Complications include type 2 diabetes (44% of cases), heart disease (23%), and cancers (7-41% depending on type), causing around 2.8 million premature deaths annually.

These concerns drive the delegation's push for measures to encourage healthier eating and support sustainable, resilient agriculture.

Eventually, many French citizens could access sustainable food vouchers for organic stores, markets, AMAP baskets, meal kits, or direct-from-producer purchases.

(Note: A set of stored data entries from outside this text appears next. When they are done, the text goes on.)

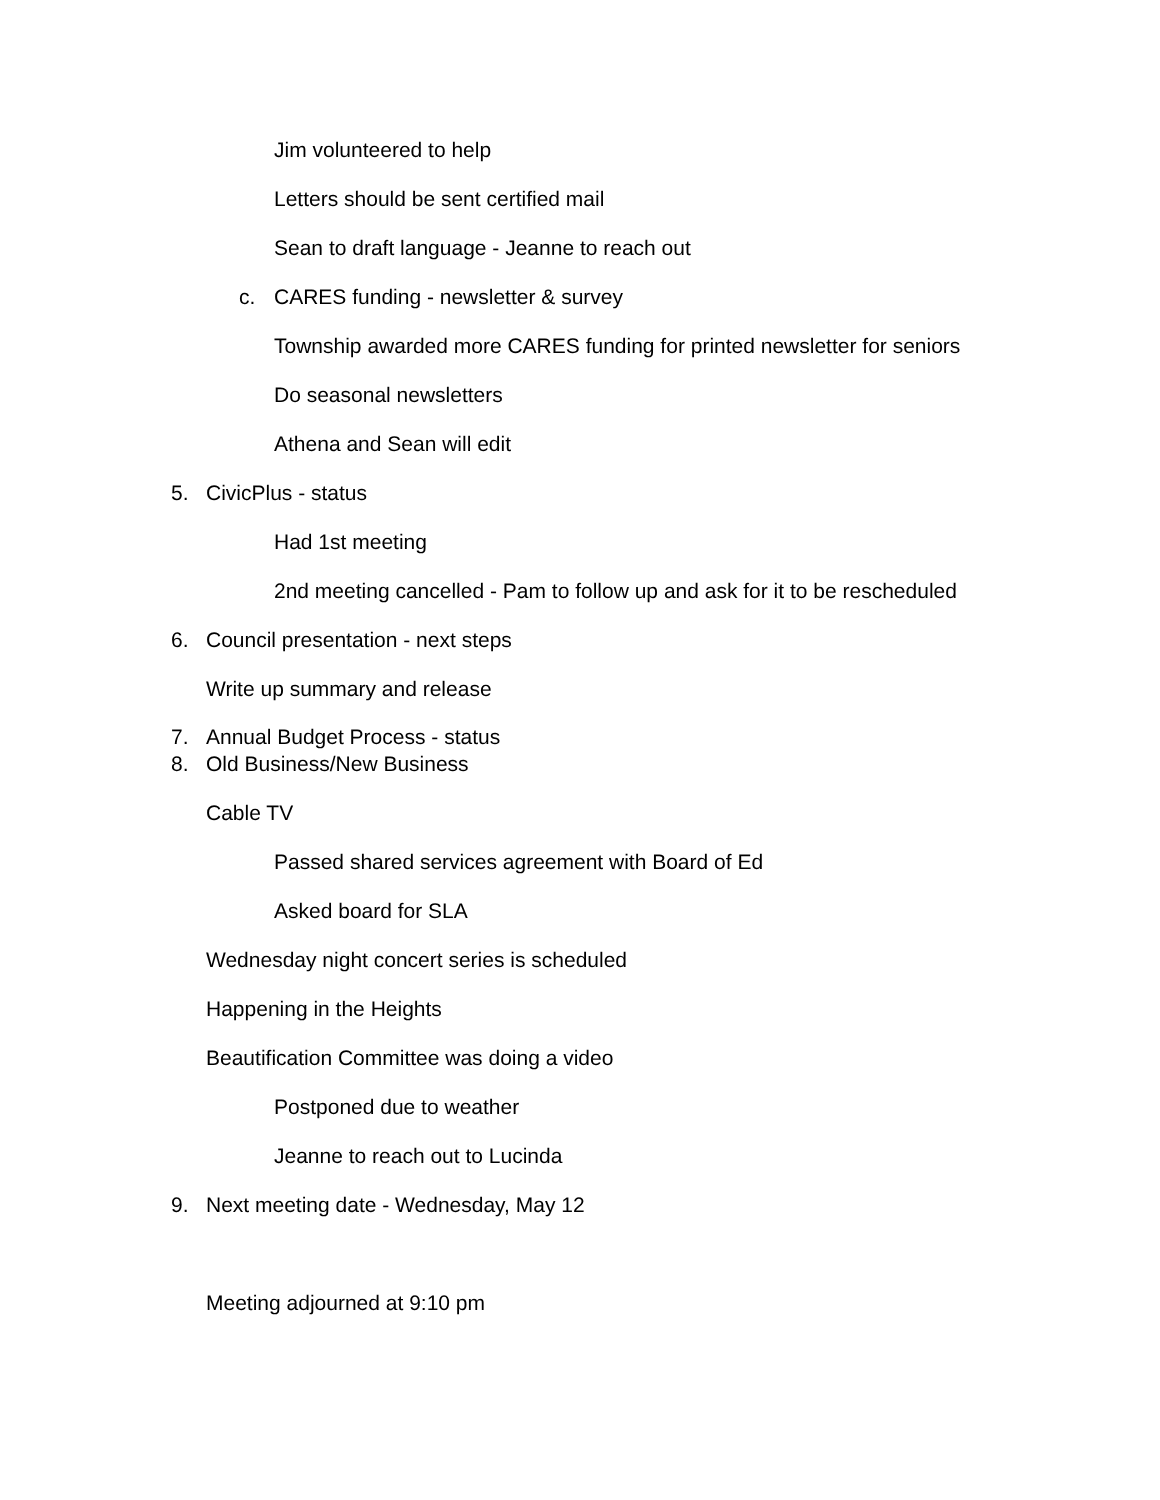Jim volunteered to help
Letters should be sent certified mail
Sean to draft language - Jeanne to reach out
c. CARES funding - newsletter & survey
Township awarded more CARES funding for printed newsletter for seniors
Do seasonal newsletters
Athena and Sean will edit
5. CivicPlus - status
Had 1st meeting
2nd meeting cancelled - Pam to follow up and ask for it to be rescheduled
6. Council presentation - next steps
Write up summary and release
7. Annual Budget Process - status
8. Old Business/New Business
Cable TV
Passed shared services agreement with Board of Ed
Asked board for SLA
Wednesday night concert series is scheduled
Happening in the Heights
Beautification Committee was doing a video
Postponed due to weather
Jeanne to reach out to Lucinda
9. Next meeting date - Wednesday, May 12
Meeting adjourned at 9:10 pm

20 Proposals for Healthier, More Sustainable Diets

Several of the 20 recommendations address supply chain vulnerabilities exposed during lockdowns, such as regional shortages or surpluses. Key examples include:

  • 3) "Support and encourage territorial food and agricultural projects to boost local sourcing in everyday consumption, fostering territorial development, optimal product quality, and stakeholder trust (e.g., AMAP)."
  • 4) "Implement land policies to support local producers. An ecological and economic priority: promote legumes, the cornerstone of food system transformation and agroecological transition."
French Senate Report Proposes Junk Food Taxes to Promote Healthier, Sustainable Diets
  • 6) "Redirect CAP aid to reward agroecosystem services from legumes (biodiversity maintenance, crop diversification, etc.)."
  • 9) "Enhance agriculture's adaptation and resilience to climate change via agroecological diversification." This highlights the value of new farming models over intensive monocultures.
  • 12) "Clean up the food supply by encouraging or mandating reformulation of industrial recipes (limits on salt, sugar, saturated fats)."
  • 13) "Introduce direct or indirect financial aid to lower prices of sustainable foods." Examples: healthy food vouchers for low-income households or support for pesticide-free farming.
  • 19) "Supplement nutritional guidelines with ecological dietary practices." This could promote local, sustainable agriculture, fishing, and livestock products.

It remains to be seen if lawmakers and the government will embrace these innovative proposals amid post-pandemic reflections on a "new world."

UNICEF data from 2018 shows that among 676 million children under 5 worldwide, about one-third were malnourished or overweight: 187 million undernourished, 40 million overweight. Half (340 million) faced nutrient deficiencies (vitamins, minerals, etc.).